- Education: University of Ilorin
- Occupation: Writer
- Writing career
- Genre: Fiction
- Website: mustaphaenesi.com

= Mustapha Enesi =

Nigerian story writer

Mustapha Enesi is a Nigerian short story writer who won the 2021 K & L Prize for African Literature for his short story "Kesandu," and the 2021 Awele Creative Trust Award for "Safety Pins Are Good Omens," which was published in Transition Magazine His debut short story collection, I Cry at the Feet of My Other Body and Other Stories, which focuses on the lives of Nigerian women was published by Witsprouts in September 2025 .

== Background ==
Enesi holds a background in Agriculture, having studied the course at the University of Ilorin, where he also graduated top of his class.

==Literary career==
He was a finalist for the 2021 Alpine Fellowship Writing Prize and the 2021 Arthur Flowers Flash Fiction Prize.
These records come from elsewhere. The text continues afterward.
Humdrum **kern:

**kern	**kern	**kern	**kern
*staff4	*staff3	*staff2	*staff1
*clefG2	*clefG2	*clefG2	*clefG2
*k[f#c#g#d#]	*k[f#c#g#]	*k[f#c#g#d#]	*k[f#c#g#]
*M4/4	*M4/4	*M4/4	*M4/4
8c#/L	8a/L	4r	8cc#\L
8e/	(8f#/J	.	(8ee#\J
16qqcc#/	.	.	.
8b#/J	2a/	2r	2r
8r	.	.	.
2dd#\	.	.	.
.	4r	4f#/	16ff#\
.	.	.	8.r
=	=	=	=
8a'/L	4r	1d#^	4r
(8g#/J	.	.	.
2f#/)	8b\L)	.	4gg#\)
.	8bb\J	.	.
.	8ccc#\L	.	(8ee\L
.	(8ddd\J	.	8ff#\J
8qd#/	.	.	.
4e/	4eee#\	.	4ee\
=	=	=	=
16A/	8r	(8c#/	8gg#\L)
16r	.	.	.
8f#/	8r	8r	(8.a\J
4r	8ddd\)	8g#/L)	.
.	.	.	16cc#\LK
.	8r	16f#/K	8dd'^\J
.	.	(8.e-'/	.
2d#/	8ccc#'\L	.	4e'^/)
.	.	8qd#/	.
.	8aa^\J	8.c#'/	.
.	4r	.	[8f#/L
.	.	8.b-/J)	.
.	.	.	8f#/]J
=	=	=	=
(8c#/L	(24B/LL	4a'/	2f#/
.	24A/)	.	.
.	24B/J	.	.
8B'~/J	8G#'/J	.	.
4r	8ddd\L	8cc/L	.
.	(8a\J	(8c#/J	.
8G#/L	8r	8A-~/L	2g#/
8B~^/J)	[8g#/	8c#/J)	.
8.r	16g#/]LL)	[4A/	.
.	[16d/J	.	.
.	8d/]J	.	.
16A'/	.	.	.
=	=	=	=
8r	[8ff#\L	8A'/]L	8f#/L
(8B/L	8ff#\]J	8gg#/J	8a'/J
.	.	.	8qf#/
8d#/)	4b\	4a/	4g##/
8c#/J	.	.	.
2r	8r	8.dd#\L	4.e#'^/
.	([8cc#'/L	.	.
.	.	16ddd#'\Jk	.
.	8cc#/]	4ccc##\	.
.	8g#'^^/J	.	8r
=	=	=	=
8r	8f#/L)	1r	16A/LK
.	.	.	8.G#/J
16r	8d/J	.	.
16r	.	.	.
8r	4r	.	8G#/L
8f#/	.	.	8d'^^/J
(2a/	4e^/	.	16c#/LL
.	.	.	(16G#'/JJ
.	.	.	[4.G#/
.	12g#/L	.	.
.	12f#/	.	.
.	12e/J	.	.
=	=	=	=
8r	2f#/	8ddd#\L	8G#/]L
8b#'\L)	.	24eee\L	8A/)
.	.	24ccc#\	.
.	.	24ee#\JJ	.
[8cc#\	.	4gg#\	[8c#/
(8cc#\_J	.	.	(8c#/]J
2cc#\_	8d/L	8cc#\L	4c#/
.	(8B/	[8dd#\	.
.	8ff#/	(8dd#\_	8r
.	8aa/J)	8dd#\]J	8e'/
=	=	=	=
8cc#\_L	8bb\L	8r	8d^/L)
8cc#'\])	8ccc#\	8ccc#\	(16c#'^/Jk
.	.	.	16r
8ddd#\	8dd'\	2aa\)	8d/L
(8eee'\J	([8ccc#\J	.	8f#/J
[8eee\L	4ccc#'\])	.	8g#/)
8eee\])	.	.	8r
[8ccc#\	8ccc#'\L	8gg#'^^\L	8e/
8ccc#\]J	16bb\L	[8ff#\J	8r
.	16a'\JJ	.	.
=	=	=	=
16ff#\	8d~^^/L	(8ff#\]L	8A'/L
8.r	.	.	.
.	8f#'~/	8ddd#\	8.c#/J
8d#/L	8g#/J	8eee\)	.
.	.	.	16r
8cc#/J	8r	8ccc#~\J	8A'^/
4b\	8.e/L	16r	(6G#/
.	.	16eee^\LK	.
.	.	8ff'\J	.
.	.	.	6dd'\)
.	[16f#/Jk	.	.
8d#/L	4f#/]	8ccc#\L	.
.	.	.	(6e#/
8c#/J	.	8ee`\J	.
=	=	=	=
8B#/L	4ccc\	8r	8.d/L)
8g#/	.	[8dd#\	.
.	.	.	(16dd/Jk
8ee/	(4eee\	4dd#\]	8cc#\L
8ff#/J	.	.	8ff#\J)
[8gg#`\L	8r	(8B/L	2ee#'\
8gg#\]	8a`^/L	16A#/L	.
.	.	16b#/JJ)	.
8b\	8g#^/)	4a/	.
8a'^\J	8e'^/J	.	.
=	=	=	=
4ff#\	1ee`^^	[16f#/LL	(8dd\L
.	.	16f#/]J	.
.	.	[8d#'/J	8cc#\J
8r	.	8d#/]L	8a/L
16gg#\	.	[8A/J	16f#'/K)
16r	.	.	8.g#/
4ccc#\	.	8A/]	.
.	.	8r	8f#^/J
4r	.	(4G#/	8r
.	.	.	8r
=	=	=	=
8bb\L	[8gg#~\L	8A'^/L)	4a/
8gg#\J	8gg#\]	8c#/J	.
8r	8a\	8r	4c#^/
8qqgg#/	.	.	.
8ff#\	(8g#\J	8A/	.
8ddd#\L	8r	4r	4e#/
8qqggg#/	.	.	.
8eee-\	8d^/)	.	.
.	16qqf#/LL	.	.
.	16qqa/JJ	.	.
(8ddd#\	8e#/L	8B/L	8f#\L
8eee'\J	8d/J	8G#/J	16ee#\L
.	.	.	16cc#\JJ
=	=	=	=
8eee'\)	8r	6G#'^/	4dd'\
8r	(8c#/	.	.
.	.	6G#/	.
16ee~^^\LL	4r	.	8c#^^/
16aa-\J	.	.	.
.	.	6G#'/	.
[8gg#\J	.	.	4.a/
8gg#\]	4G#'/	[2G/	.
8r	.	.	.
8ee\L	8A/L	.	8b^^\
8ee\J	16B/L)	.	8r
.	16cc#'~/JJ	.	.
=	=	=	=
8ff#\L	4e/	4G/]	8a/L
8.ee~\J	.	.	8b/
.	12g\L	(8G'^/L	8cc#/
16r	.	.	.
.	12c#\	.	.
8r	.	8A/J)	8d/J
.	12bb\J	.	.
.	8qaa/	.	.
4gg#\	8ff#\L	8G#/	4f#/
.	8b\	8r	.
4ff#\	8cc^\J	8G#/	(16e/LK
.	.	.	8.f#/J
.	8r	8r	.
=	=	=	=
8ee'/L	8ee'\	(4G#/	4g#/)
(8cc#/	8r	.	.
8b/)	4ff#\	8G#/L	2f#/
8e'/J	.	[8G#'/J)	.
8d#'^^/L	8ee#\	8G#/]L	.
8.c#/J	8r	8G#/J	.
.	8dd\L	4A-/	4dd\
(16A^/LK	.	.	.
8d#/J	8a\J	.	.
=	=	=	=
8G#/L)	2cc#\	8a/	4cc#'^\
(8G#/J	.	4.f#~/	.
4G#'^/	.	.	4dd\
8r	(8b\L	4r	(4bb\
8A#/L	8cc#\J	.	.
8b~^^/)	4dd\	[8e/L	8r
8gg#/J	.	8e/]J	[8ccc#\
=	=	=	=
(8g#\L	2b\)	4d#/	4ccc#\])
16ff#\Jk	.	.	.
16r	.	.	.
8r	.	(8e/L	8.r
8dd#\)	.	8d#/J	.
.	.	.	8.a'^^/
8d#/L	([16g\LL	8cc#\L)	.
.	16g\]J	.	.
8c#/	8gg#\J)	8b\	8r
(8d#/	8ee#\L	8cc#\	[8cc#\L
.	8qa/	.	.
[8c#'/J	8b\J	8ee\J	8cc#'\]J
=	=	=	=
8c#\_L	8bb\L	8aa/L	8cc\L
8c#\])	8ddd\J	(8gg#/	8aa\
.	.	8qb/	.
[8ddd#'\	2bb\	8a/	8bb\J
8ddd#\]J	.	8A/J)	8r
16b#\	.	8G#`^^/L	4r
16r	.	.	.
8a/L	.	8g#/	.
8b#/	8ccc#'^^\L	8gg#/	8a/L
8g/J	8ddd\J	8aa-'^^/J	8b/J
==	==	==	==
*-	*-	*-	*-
His works have appeared in Transition Magazine, Litro Magazine, The Republic, Isele Magazine, Peatsmoke Journal, The Maine Review and Love Grows Stronger in Death among others. He was a judge for the Oxford Flash Fiction Prize in 2023.

His debut short story collection was published by Witpsrouts Books in September 2025. The collection is a complex exploration of womanhood, motherhood, grief, and societal pressures, featuring thirteen interconnected stories of Nigerian women striving for self-definition.